====== DATA EXTRACTS ======

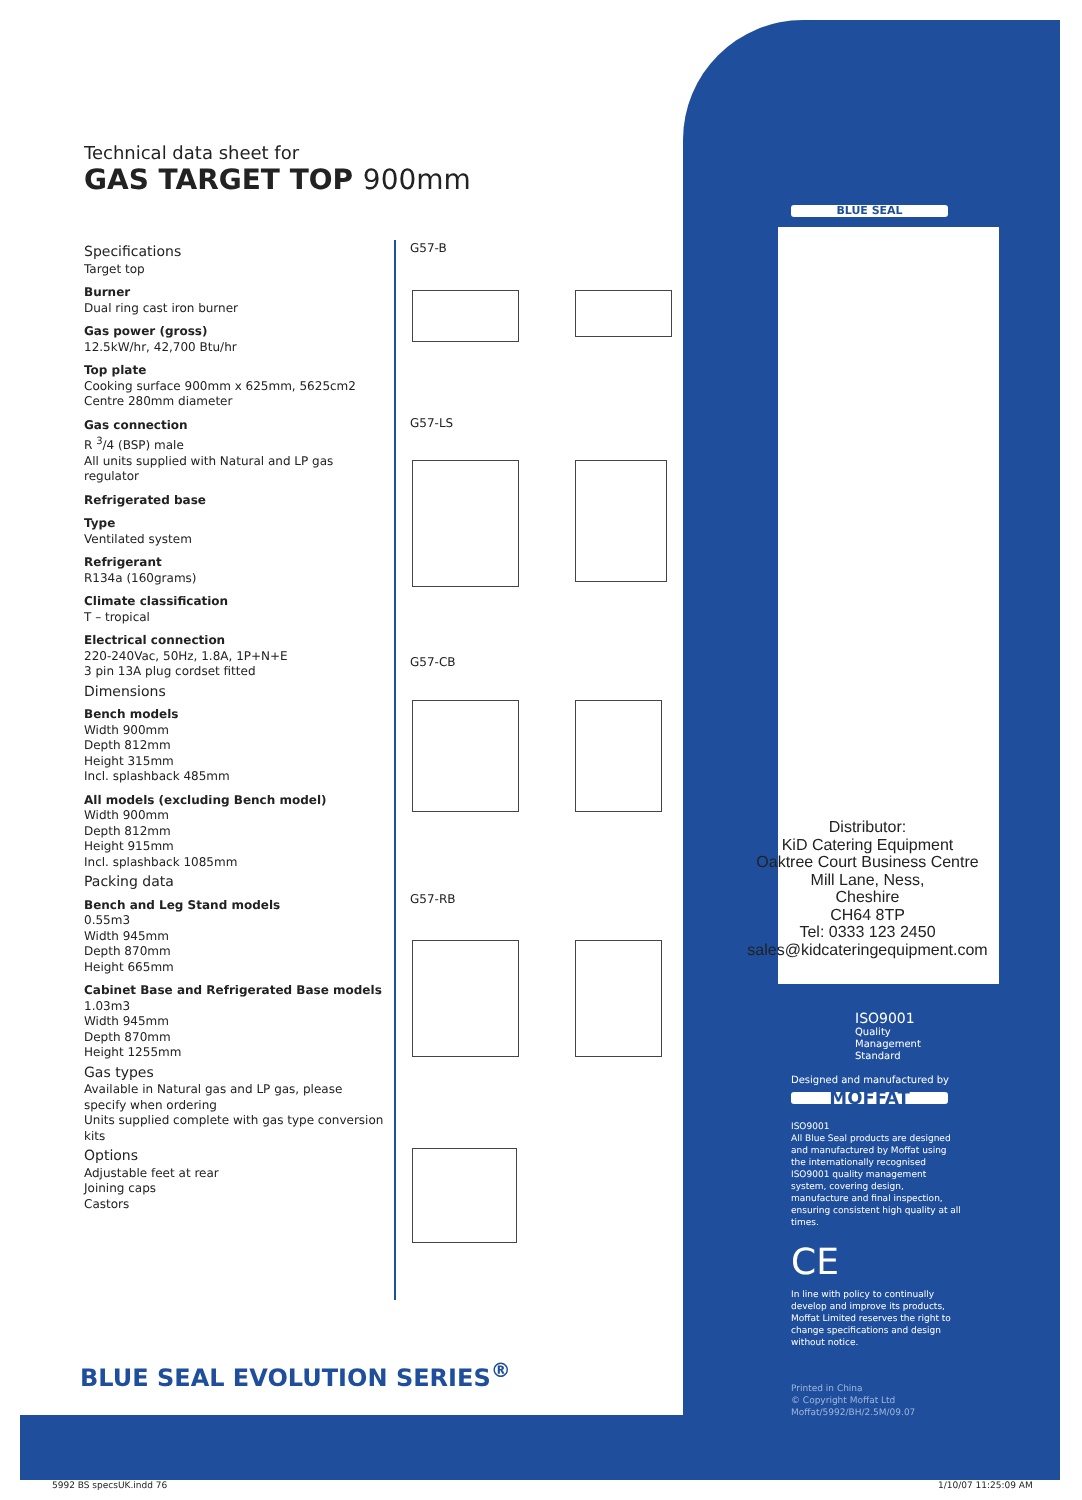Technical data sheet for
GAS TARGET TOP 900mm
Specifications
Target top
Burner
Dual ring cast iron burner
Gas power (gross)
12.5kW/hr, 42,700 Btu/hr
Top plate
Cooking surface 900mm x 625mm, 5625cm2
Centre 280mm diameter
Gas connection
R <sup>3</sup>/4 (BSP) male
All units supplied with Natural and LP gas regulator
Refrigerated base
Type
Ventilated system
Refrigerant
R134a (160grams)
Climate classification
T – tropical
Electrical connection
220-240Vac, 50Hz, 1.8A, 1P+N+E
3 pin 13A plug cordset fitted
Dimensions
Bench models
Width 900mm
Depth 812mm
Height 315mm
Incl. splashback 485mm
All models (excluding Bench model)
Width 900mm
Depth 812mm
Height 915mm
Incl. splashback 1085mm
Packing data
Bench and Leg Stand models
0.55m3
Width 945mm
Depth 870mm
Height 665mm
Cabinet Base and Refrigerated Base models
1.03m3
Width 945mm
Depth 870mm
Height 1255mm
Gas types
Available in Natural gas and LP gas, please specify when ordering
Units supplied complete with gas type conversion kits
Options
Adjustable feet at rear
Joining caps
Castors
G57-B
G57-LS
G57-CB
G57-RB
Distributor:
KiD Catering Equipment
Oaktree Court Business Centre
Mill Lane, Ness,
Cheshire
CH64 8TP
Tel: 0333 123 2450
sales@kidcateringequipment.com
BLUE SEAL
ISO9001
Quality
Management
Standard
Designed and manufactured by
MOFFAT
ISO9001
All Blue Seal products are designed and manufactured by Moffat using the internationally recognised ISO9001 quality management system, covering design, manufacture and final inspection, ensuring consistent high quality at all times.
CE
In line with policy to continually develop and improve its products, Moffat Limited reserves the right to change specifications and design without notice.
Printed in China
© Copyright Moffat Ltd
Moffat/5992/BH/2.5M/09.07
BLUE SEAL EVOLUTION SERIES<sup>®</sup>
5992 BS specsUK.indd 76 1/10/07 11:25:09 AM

======

## WHAT THIS TASK INVOLVES
Search the entries for "splashback" and copy each matching line.

## RESPONSE TO THE TASK
Incl. splashback 485mm
Incl. splashback 1085mm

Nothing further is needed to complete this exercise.